The following people contributed hacks, writing, and inspiration to this book:
Gene Baraff is now learning the night sky. What a pity he waited because there was so much more of it back in the time when he used to observe in daylight only. Back then, like most teenage amateurs of his generation, astronomy meant grinding his own mirrors and building his own mounts. His first mirror was the standard 6" f/8, mounted in a Horseshoe-type equatorial mount. Its performance was very similar to that of the inexpensive imported equatorial mounts of today; i.e., it was inadequate in every detail.
His second mirror, also 6" f/8 and ground after his first was stolen, was intended for solar use. It was mounted much more solidly. That mirror and mount, recently refurbished, are still usable today. The mirror was initially used unsilvered, to allow most of the Sun's rays to go out through the back of the scope. The diagonal, a prism mounted with its hypotenuse facing toward the mirror, allowed most of the light returned from the primary to pass harmlessly out of the front of the scope. Several cameras were built and used with this scope, and a brief note describing them appeared in the October 1947 issue of Sky & Telescope magazine.
In the years since, Gene became a scientist, participated in the 1954 H-Bomb tests in the Pacific, got a doctorate in physics, worked for 40 years as a theoretical physicist for Bell Laboratories, and retired to go back to astronomy. Wife (the same one all these years), kids, grandkids, and the Skyquest-Telescope Forum take up major pleasurable amounts of his time.
Mary Chervenak received a Ph.D. in organic chemistry from Duke University in 1995. After two years of post-doctoral research at the University of Alberta, she joined the Biocides group at Union Carbide in 1997. When Union Carbide was purchased in 1999, Mary accepted a position with The Dow Chemical Company's Antimicrobial group. She currently works in Technical Service and Development for UCAR Emulsion Systems (also The Dow Chemical Company). Although she spends far more time peering through a microscope than a telescope and her hobbies are not conducive to late-night stargazing sessions, she enjoys running under the stars and admiring the vast and startling beauty of the sky.

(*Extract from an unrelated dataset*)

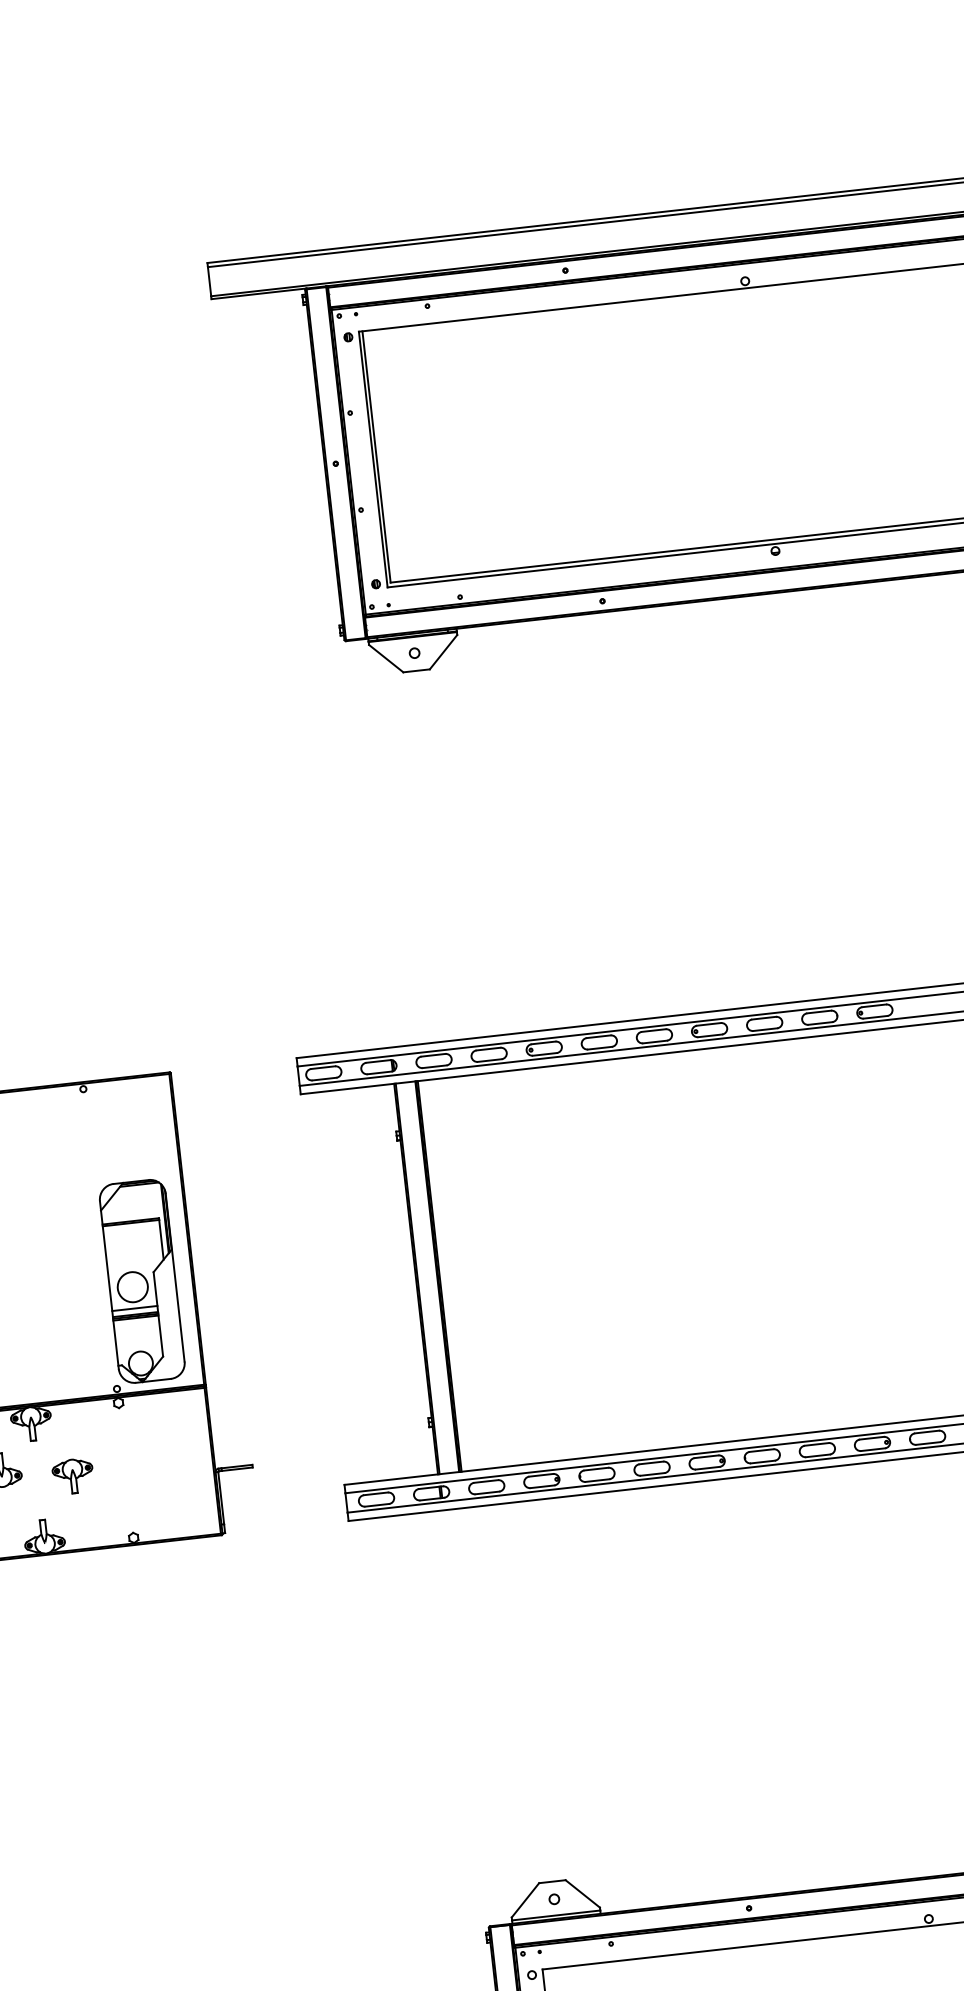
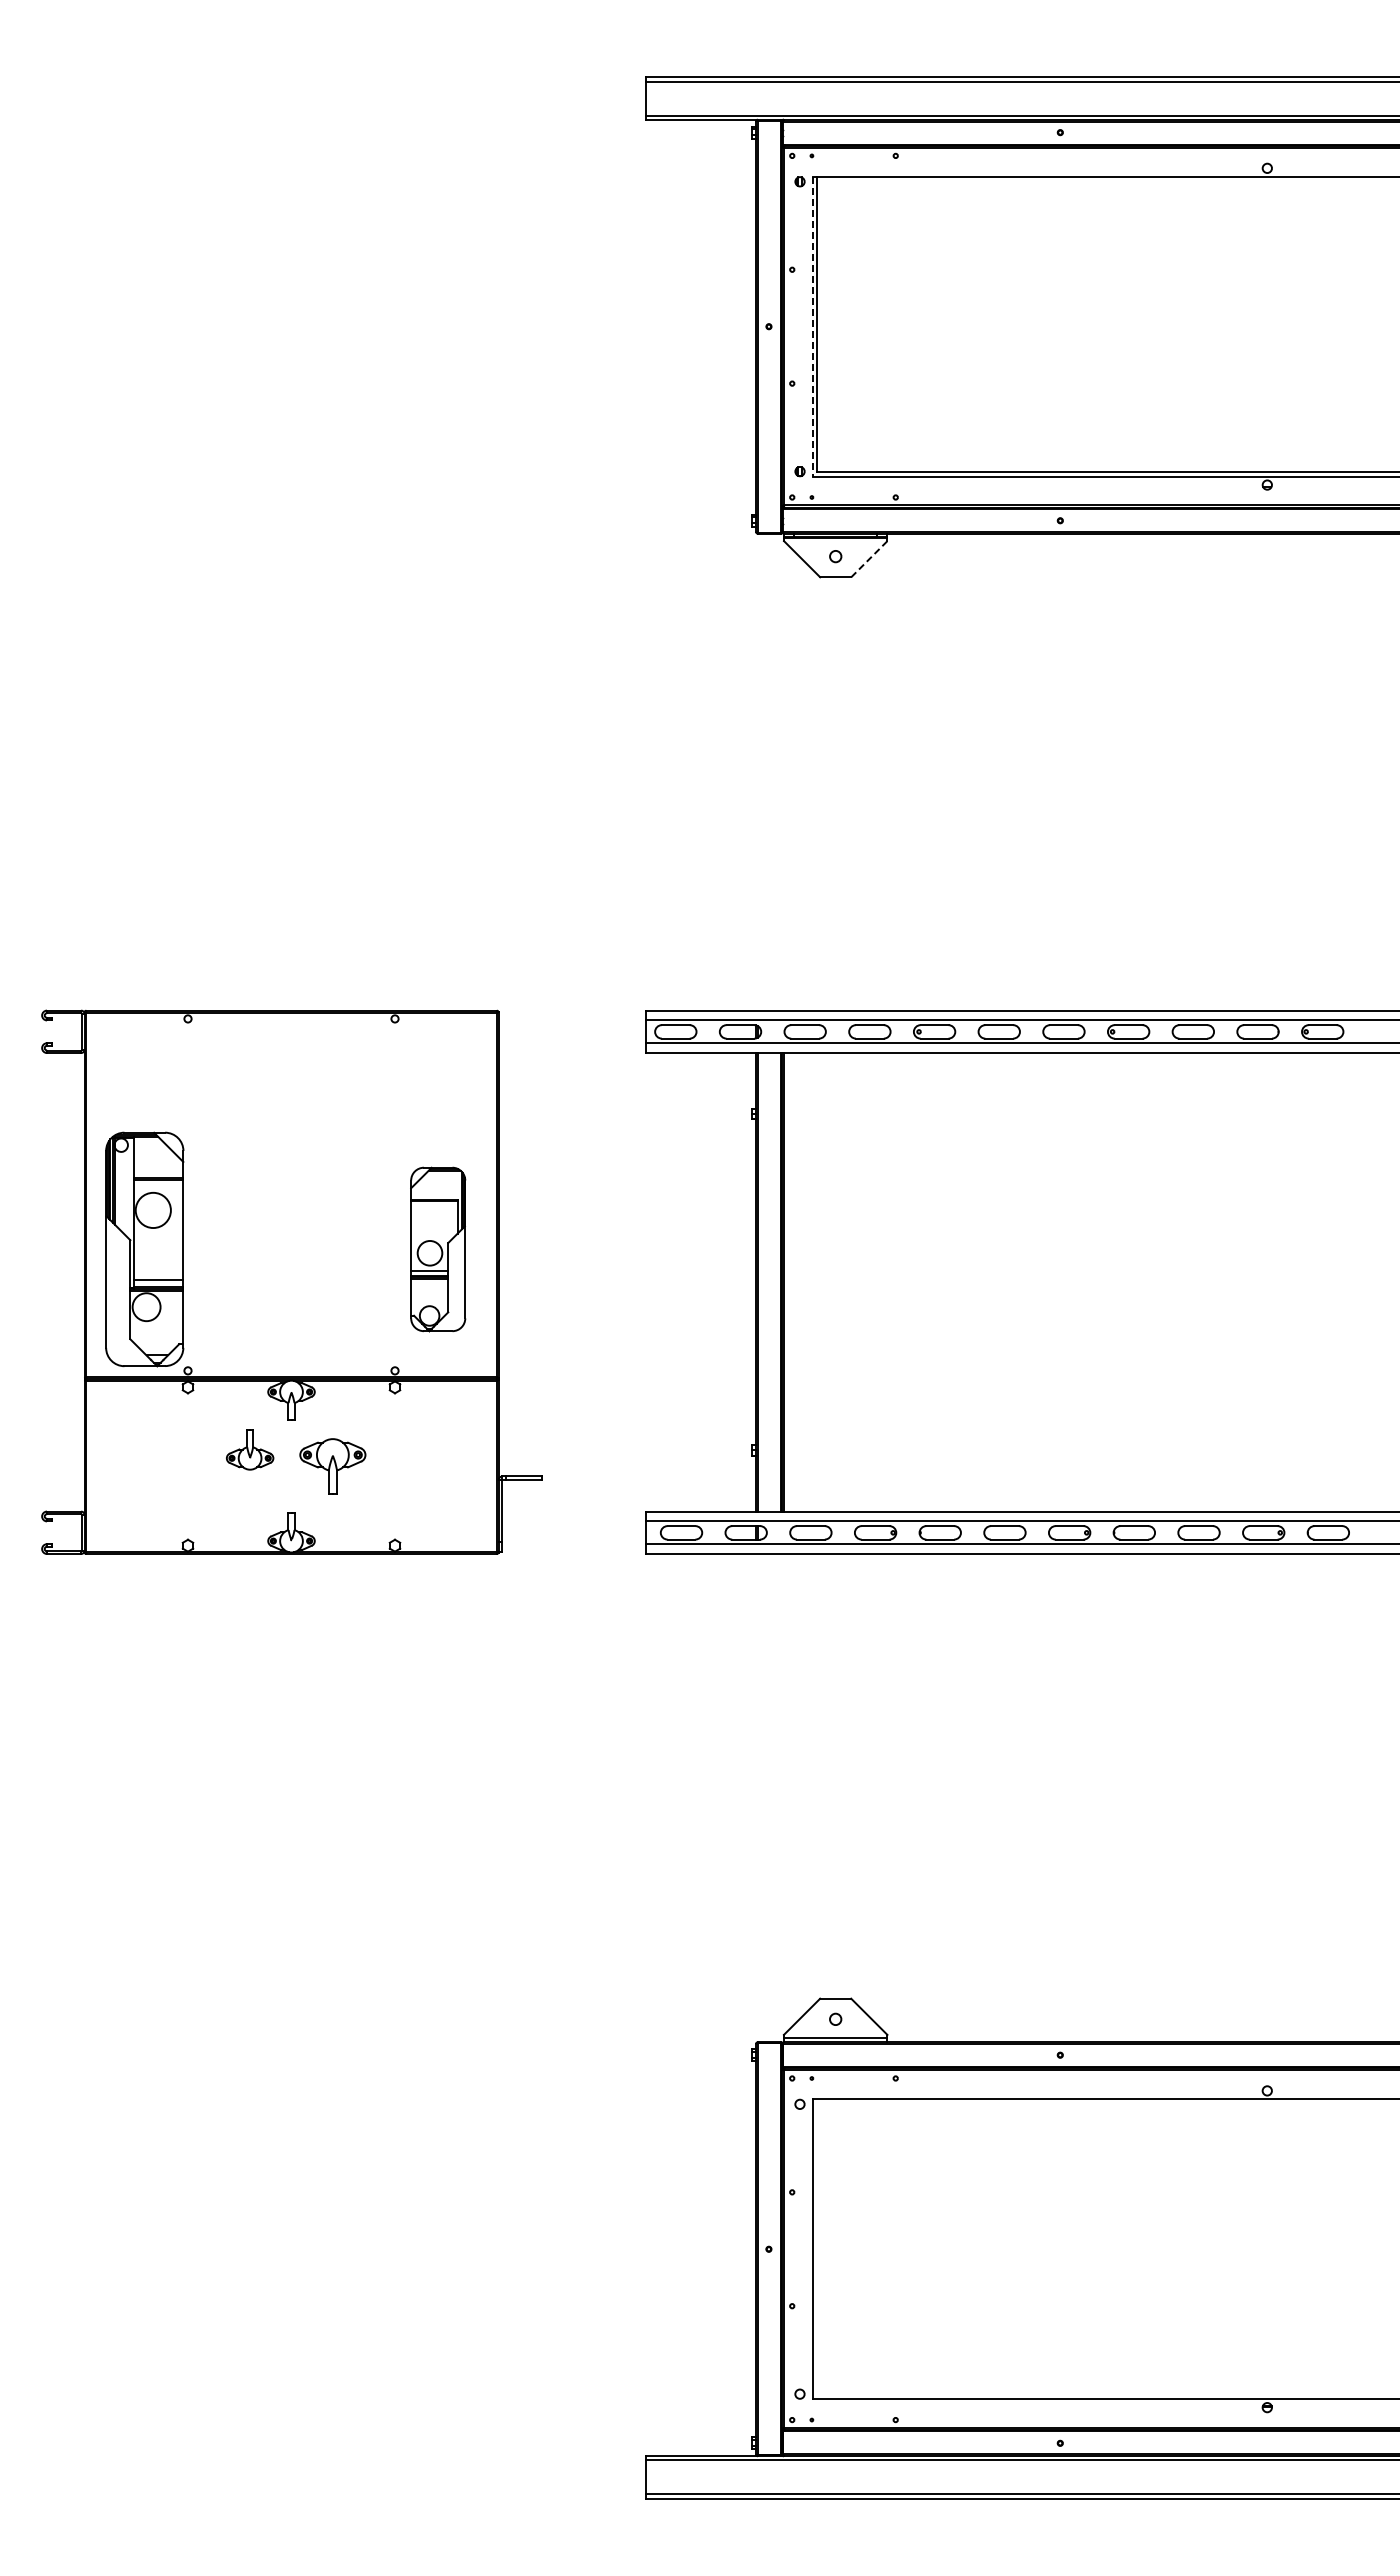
line: (372, 460) -> (812, 327), solid -> dashed
line: (443, 652) -> (869, 559), solid -> dashed
part: (141, 1281) -> (437, 1249), size x0.7
part: (72, 1476) -> (332, 1466), size x1.4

Many amateur astronomers begin their hobby as teenagers. Not Steve Childers. He never even looked through a telescope until he was 51 years old. Spending most of his life under urban lights, Steve never paid any attention to the night sky. When he first considered purchasing a scope in 2002, Steve only knew two constellations by eye (the Big Dipper and Cassiopeia). He had no idea whether they appeared in the summer or winter, and, in fact, he would have been surprised to learn that constellations in general were not visible all year round. So, like many other people, his first purchase would probably have been a cheap department store telescope, spelling the end to a short-lived interest in astronomy. Fortunately, he received good advice from many helpful people, and purchased a 10" Dobsonian that provided a superb opportunity to enjoy amateur astronomy for the first time.
Owning his first telescope was exciting, but he quickly ran into problems. First, Steve couldn't find anything except the moon. Thanks (again) to good advice, he solved that problem by using a Telrad finder, a low-power, wide-field eyepiece, and a Palm Pilot as a live map of the night sky. Although he still doesn't know many of the constellations, with this setup he feels like he can find almost anything without resorting to computer-guided scopes. Another problem was a severe case of aperture fever that struck one night when Steve looked through a 20" Obsession Dob at a club observing session. There was only one cure for this miserable affliction, so over the next year he built a 17.5" truss Dob in his basement. Despite making every mistake in the book, Steve was shocked to discover the thing actually worked. In addition, he also has a small 80mm refractor, which spends most of its time connected to an Halpha solar filter. Steve loves watching the changing face of the sun through H-alpha light. He also has a 6" Mak-Newt, which is used for Lunar and planetary photography. He's just beginning to dabble in astrophotography with a digital SLR camera, but he doesn't have much to show for it yet.
Despite this experience, Steve still considers himself a beginner in astronomy. In real life, he's a professor of Pharmacology, and conducts laboratory research in drug abuse. He's been married for 29 years (his wife believes anyone that goes out to look at stars in the middle of the night belongs in a straightjacket), and they suffer the indignities of two teenage kids.
Paul Jones has degrees in chemistry from Oklahoma State University (1993) and Duke University (1998) and is currently an assistant professor of chemistry at Wake Forest University. Paul grew up under the dark skies of western Oklahoma and has been involved in amateur astronomy since 1983, when he attended a public observation in Tucson, Arizona that featured Comet IRAS-Araki-Alcock, Jupiter, and Saturn. Paul has authored several articles in amateur astronomy publications and designed and taught a workshop to introduce astronomy and astronomy activities to secondary school science teachers. Though he has longed to have an astrophoto published, it has turned out, inexplicably to him, that publishers prefer his writing (and even his sketching!) to his photography.